> [MATERIAL SUPPLIED]:
++++++++++++++++++++

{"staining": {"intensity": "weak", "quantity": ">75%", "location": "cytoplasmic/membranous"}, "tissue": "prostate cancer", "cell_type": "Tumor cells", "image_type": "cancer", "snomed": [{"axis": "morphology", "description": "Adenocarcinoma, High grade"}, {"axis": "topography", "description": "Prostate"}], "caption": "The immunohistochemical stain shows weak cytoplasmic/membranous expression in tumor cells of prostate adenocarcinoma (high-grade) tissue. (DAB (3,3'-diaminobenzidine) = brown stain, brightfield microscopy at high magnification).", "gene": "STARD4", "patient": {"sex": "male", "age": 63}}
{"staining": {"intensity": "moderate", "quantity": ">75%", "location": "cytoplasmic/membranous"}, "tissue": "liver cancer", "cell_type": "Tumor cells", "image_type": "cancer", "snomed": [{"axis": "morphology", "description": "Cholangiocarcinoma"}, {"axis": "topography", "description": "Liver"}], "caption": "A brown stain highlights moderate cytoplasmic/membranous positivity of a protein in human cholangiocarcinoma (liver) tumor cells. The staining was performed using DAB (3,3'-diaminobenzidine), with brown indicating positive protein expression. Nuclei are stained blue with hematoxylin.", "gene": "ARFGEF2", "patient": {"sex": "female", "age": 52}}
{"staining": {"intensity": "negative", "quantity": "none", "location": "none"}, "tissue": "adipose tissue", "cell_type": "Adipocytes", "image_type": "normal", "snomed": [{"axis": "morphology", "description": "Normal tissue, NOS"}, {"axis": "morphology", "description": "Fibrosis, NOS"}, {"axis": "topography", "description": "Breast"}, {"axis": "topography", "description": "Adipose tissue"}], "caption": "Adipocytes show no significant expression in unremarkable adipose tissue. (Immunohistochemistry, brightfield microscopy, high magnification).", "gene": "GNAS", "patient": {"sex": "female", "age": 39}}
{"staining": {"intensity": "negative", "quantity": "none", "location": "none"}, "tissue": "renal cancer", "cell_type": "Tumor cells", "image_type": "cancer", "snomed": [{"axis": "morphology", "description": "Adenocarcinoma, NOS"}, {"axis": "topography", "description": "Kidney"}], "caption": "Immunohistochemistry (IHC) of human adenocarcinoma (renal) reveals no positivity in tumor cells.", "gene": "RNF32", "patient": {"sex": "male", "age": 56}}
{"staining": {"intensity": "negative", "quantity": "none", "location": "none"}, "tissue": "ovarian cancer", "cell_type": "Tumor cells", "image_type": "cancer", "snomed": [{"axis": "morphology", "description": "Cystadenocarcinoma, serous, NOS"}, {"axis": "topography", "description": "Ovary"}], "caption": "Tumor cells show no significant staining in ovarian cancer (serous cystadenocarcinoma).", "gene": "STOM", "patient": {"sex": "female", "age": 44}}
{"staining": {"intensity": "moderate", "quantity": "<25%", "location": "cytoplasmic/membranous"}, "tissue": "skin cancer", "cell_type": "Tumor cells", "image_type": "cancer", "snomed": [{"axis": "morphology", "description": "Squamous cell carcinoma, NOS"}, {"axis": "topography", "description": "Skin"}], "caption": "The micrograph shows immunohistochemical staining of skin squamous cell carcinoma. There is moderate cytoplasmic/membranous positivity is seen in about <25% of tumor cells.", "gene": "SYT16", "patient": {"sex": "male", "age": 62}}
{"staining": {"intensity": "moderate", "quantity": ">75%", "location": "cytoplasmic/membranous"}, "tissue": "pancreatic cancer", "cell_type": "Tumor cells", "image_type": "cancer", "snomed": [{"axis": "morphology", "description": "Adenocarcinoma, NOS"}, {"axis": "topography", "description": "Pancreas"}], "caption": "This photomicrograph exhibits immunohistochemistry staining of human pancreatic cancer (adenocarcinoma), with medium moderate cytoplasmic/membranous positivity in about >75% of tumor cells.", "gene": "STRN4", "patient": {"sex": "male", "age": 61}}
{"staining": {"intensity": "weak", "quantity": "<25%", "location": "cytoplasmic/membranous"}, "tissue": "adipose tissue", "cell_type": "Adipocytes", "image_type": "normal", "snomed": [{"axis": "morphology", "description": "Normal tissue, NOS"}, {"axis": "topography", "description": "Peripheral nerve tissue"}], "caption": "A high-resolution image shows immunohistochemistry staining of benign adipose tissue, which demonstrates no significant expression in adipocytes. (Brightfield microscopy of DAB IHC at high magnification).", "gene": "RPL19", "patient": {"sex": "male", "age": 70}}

++++++++++++++++++++

> [WORK TASK]:
After reading the data above, return it verbatim in full.

> [SOLUTION TO THIS EXERCISE]:
{"staining": {"intensity": "weak", "quantity": ">75%", "location": "cytoplasmic/membranous"}, "tissue": "prostate cancer", "cell_type": "Tumor cells", "image_type": "cancer", "snomed": [{"axis": "morphology", "description": "Adenocarcinoma, High grade"}, {"axis": "topography", "description": "Prostate"}], "caption": "The immunohistochemical stain shows weak cytoplasmic/membranous expression in tumor cells of prostate adenocarcinoma (high-grade) tissue. (DAB (3,3'-diaminobenzidine) = brown stain, brightfield microscopy at high magnification).", "gene": "STARD4", "patient": {"sex": "male", "age": 63}}
{"staining": {"intensity": "moderate", "quantity": ">75%", "location": "cytoplasmic/membranous"}, "tissue": "liver cancer", "cell_type": "Tumor cells", "image_type": "cancer", "snomed": [{"axis": "morphology", "description": "Cholangiocarcinoma"}, {"axis": "topography", "description": "Liver"}], "caption": "A brown stain highlights moderate cytoplasmic/membranous positivity of a protein in human cholangiocarcinoma (liver) tumor cells. The staining was performed using DAB (3,3'-diaminobenzidine), with brown indicating positive protein expression. Nuclei are stained blue with hematoxylin.", "gene": "ARFGEF2", "patient": {"sex": "female", "age": 52}}
{"staining": {"intensity": "negative", "quantity": "none", "location": "none"}, "tissue": "adipose tissue", "cell_type": "Adipocytes", "image_type": "normal", "snomed": [{"axis": "morphology", "description": "Normal tissue, NOS"}, {"axis": "morphology", "description": "Fibrosis, NOS"}, {"axis": "topography", "description": "Breast"}, {"axis": "topography", "description": "Adipose tissue"}], "caption": "Adipocytes show no significant expression in unremarkable adipose tissue. (Immunohistochemistry, brightfield microscopy, high magnification).", "gene": "GNAS", "patient": {"sex": "female", "age": 39}}
{"staining": {"intensity": "negative", "quantity": "none", "location": "none"}, "tissue": "renal cancer", "cell_type": "Tumor cells", "image_type": "cancer", "snomed": [{"axis": "morphology", "description": "Adenocarcinoma, NOS"}, {"axis": "topography", "description": "Kidney"}], "caption": "Immunohistochemistry (IHC) of human adenocarcinoma (renal) reveals no positivity in tumor cells.", "gene": "RNF32", "patient": {"sex": "male", "age": 56}}
{"staining": {"intensity": "negative", "quantity": "none", "location": "none"}, "tissue": "ovarian cancer", "cell_type": "Tumor cells", "image_type": "cancer", "snomed": [{"axis": "morphology", "description": "Cystadenocarcinoma, serous, NOS"}, {"axis": "topography", "description": "Ovary"}], "caption": "Tumor cells show no significant staining in ovarian cancer (serous cystadenocarcinoma).", "gene": "STOM", "patient": {"sex": "female", "age": 44}}
{"staining": {"intensity": "moderate", "quantity": "<25%", "location": "cytoplasmic/membranous"}, "tissue": "skin cancer", "cell_type": "Tumor cells", "image_type": "cancer", "snomed": [{"axis": "morphology", "description": "Squamous cell carcinoma, NOS"}, {"axis": "topography", "description": "Skin"}], "caption": "The micrograph shows immunohistochemical staining of skin squamous cell carcinoma. There is moderate cytoplasmic/membranous positivity is seen in about <25% of tumor cells.", "gene": "SYT16", "patient": {"sex": "male", "age": 62}}
{"staining": {"intensity": "moderate", "quantity": ">75%", "location": "cytoplasmic/membranous"}, "tissue": "pancreatic cancer", "cell_type": "Tumor cells", "image_type": "cancer", "snomed": [{"axis": "morphology", "description": "Adenocarcinoma, NOS"}, {"axis": "topography", "description": "Pancreas"}], "caption": "This photomicrograph exhibits immunohistochemistry staining of human pancreatic cancer (adenocarcinoma), with medium moderate cytoplasmic/membranous positivity in about >75% of tumor cells.", "gene": "STRN4", "patient": {"sex": "male", "age": 61}}
{"staining": {"intensity": "weak", "quantity": "<25%", "location": "cytoplasmic/membranous"}, "tissue": "adipose tissue", "cell_type": "Adipocytes", "image_type": "normal", "snomed": [{"axis": "morphology", "description": "Normal tissue, NOS"}, {"axis": "topography", "description": "Peripheral nerve tissue"}], "caption": "A high-resolution image shows immunohistochemistry staining of benign adipose tissue, which demonstrates no significant expression in adipocytes. (Brightfield microscopy of DAB IHC at high magnification).", "gene": "RPL19", "patient": {"sex": "male", "age": 70}}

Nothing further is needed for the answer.